▶ [TEKS BACAAN]
::::::::::

Surat gugatan setebal 19 halaman terhadap penerbitan Izin Mendirikan Bangunan (IMB) Gereja Santo Joseph, Kabupaten Karimun diterima Pengadilan Tata Usaha Negara (PTUN) Tanjung Pinang, Batam, Kepulauan Riau pada 30 Desember 2019. Penggugatnya ialah Hasyim Tugiran, Ketua Aliansi Peduli Kabupaten Karimun (APKK). Ia menuntut agar Dinas Penanaman Modal dan Pelayanan Terpadu Satu Pintu (DPMPTSP) Kabupaten Karimun mencabut IMB bernomor 0386/DPMPTSP/IMB-81/2019.
Hasyim Tugiran mengklaim penerbitan IMB cacat prosedur. Pihak gereja dianggap menggunakan dokumen persyaratan lama yang sebelumnya sudah dibatalkan kepala daerah setempat. Ia mengklaim surat rekomendasi yang dipakai kadaluarsa.
Dokumen pendukung dari masyarakat sekitar pun dianggap tak lagi relevan. Pasalnya, di antara 60 orang yang menyetujui pemugaran dan membubuhkan tandatangannya, terdapat nama yang sudah meninggal sebelum IMB diurus. Di sisi lain, pihak gereja tidak memperbarui syarat dukungan sesuai Peraturan Bersama Menteri Agama dan Menteri Dalam Negeri Nomor 8 dan 9 Tahun 2006 tentang Pedoman Pelaksanaan Tugas Kepala Daerah/Wakil Kepala Daerah Dalam Pemeliharaan Kerukunan Umat Beragama, Pemberdayaan Forum Kerukunan Umat Beragama (FKUB) dan Pendirian Rumah Ibadat.
“Tergugat melanggar asas-asas umum pemerintahan yang baik, khususnya asas kecermatan. Di mana setiap pejabat tata usaha negara perlu mempertimbangkan semua fakta yang relevan dari semua kepentingan terkait sebelum menerbitkan beschikking,” demikian alasan penggugat melalui kuasa hukum dari kantor advokat Bambang Hardijusno, SH & Parnerts yang tertulis dalam dokumen Surat Gugatan tertanggal 30 Desember 2019.

::::::::::

▶ [ENTRI DATA]
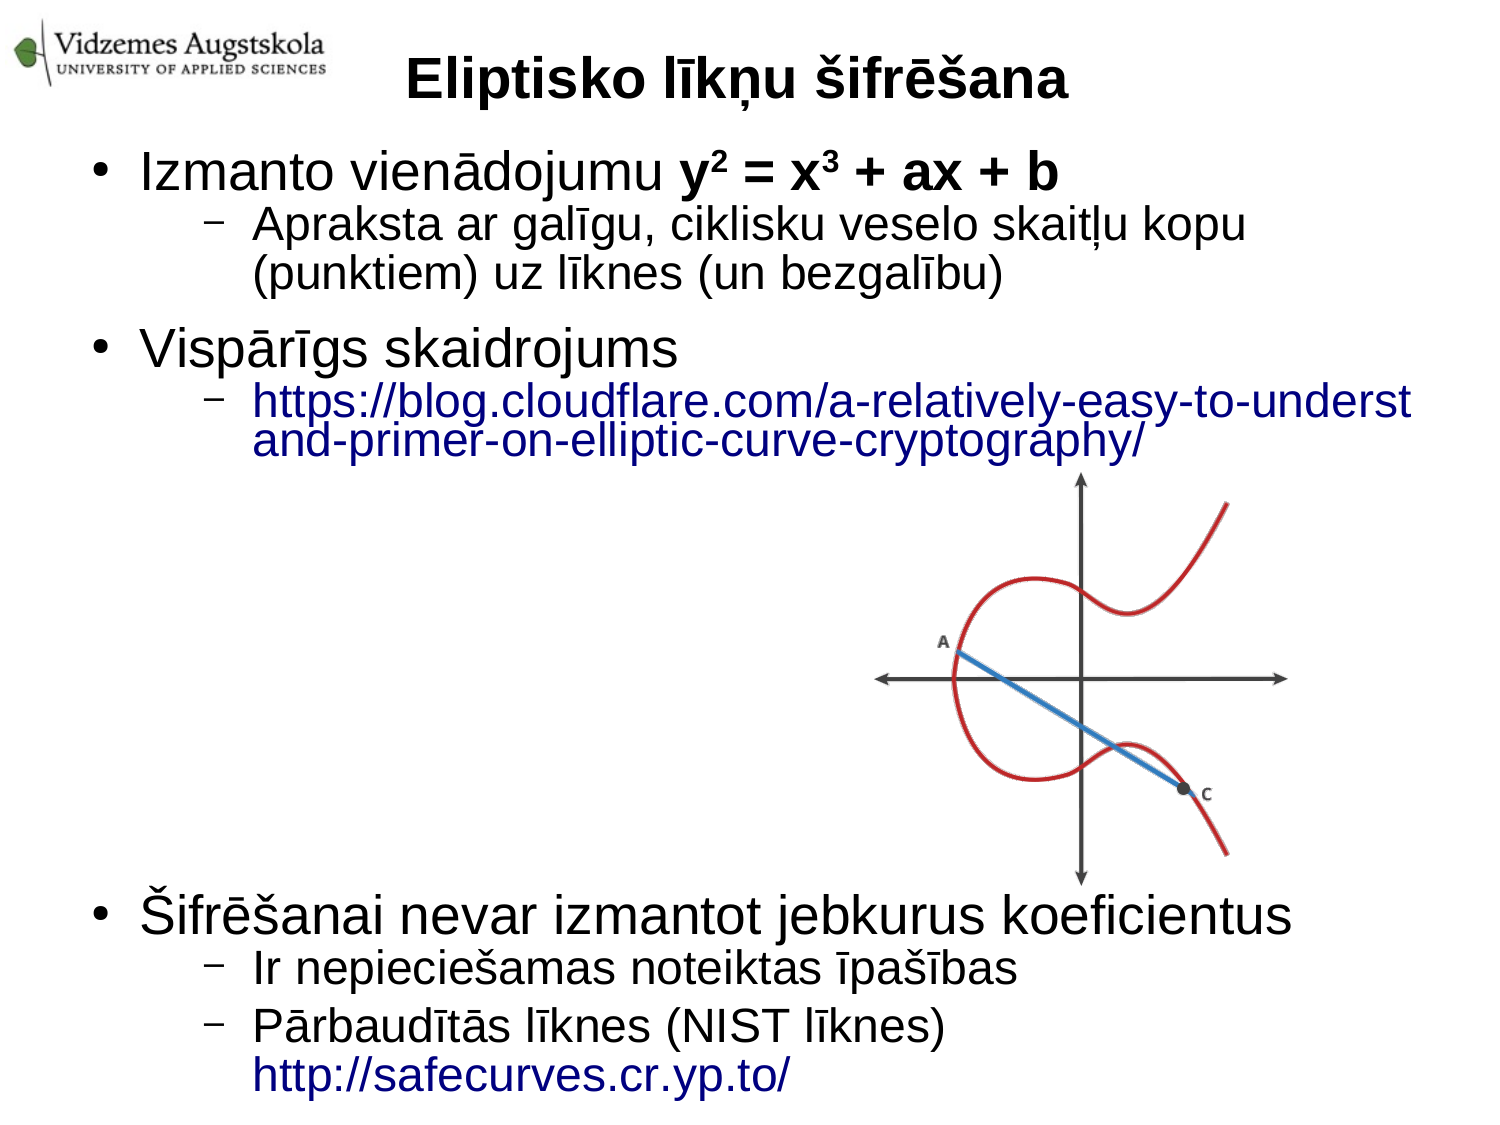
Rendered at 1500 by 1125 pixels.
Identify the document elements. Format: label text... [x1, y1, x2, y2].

list Izmanto vienādojumu y2 = x3 + ax + b Apraksta ar galīgu, ciklisku veselo skaitļu kopu (punktiem) uz līknes (un bezgalību) Vispārīgs skaidrojums https://blog.cloudflare.com/a-relatively-easy-to-understand-primer-on-elliptic-curve-cryptography/ Šifrēšanai nevar izmantot jebkurus koeficientus Ir nepieciešamas noteiktas īpašības Pārbaudītās līknes (NIST līknes) http://safecurves.cr.yp.to/ [74, 141, 1430, 1063]
picture [874, 472, 1288, 886]
picture [5, 2, 334, 102]
title Eliptisko līkņu šifrēšana [94, 35, 1381, 125]
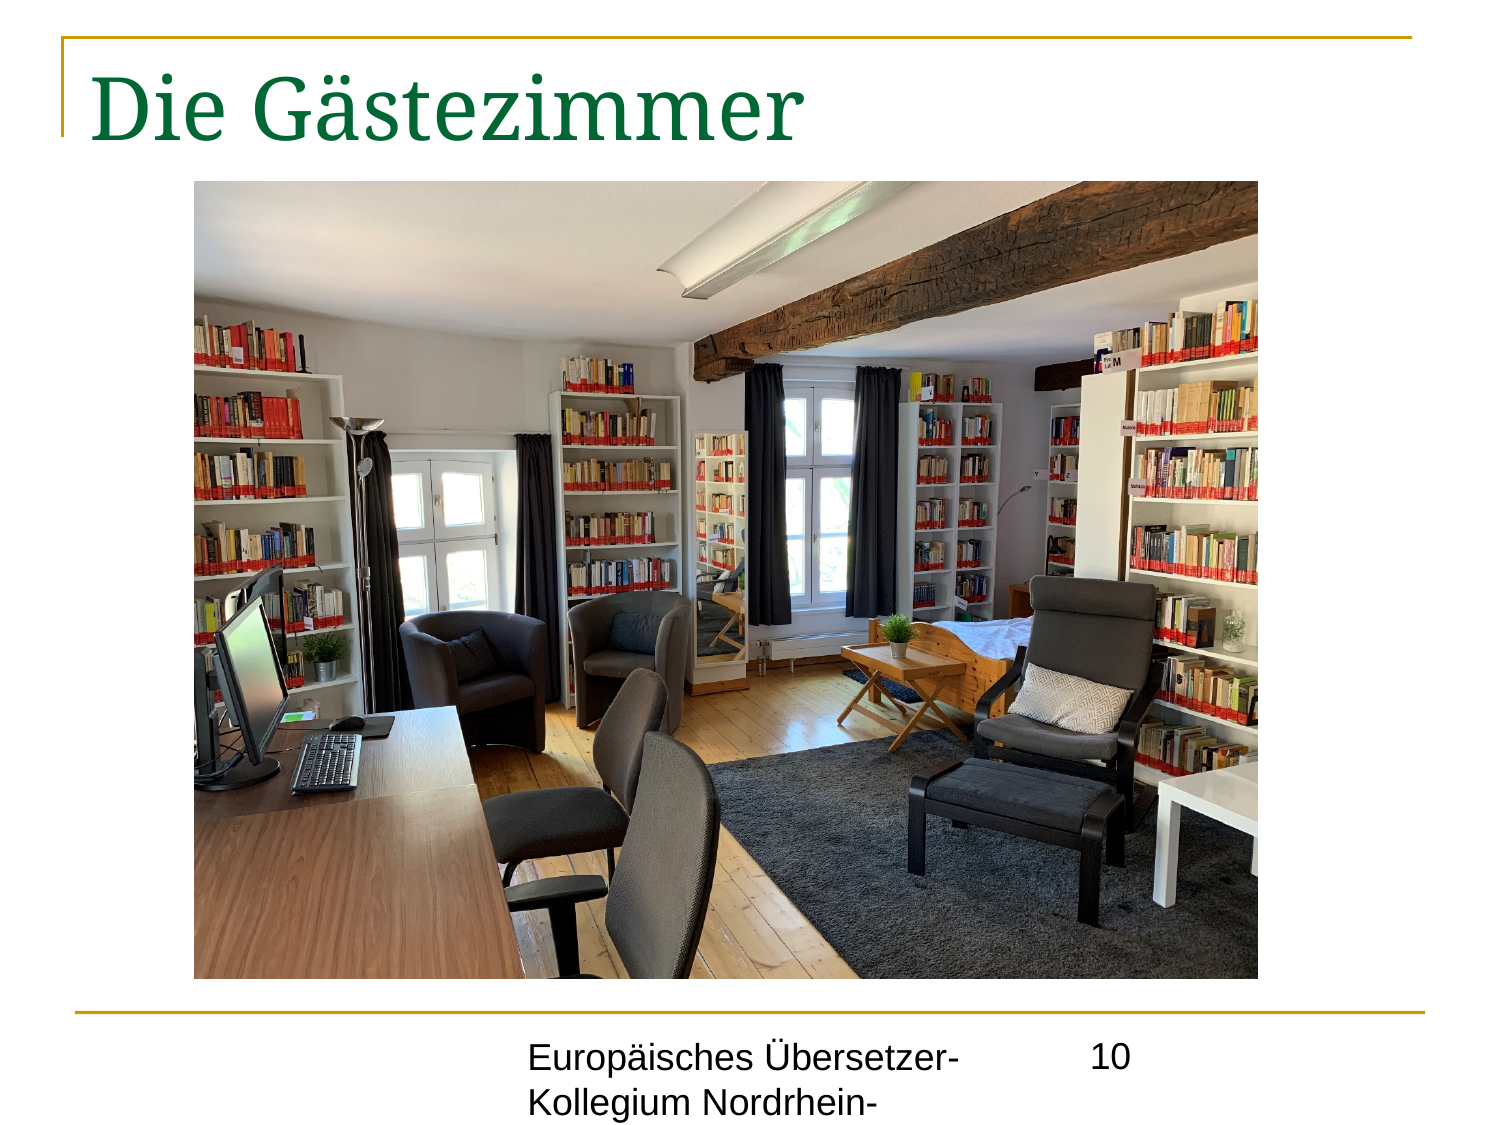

::::::::::

▶ [KERJAKAN BERIKUT INI]
**A.** Tuliskan ulang kata demi kata bagian teks tentang gugatan IMB Gereja Santo Joseph, mulai dari "Surat gugatan setebal" sampai dengan "yang dipakai kadaluarsa.".
**B.** Menurut teks tentang gugatan IMB Gereja Santo Joseph, berapa orang yang menyetujui pemugaran dan membubuhkan tanda tangannya?

▶ [HASIL AKHIR]
**A.**
Surat gugatan setebal 19 halaman terhadap penerbitan Izin Mendirikan Bangunan (IMB) Gereja Santo Joseph, Kabupaten Karimun diterima Pengadilan Tata Usaha Negara (PTUN) Tanjung Pinang, Batam, Kepulauan Riau pada 30 Desember 2019. Penggugatnya ialah Hasyim Tugiran, Ketua Aliansi Peduli Kabupaten Karimun (APKK). Ia menuntut agar Dinas Penanaman Modal dan Pelayanan Terpadu Satu Pintu (DPMPTSP) Kabupaten Karimun mencabut IMB bernomor 0386/DPMPTSP/IMB-81/2019.
Hasyim Tugiran mengklaim penerbitan IMB cacat prosedur. Pihak gereja dianggap menggunakan dokumen persyaratan lama yang sebelumnya sudah dibatalkan kepala daerah setempat. Ia mengklaim surat rekomendasi yang dipakai kadaluarsa.

**B.** 60 orang.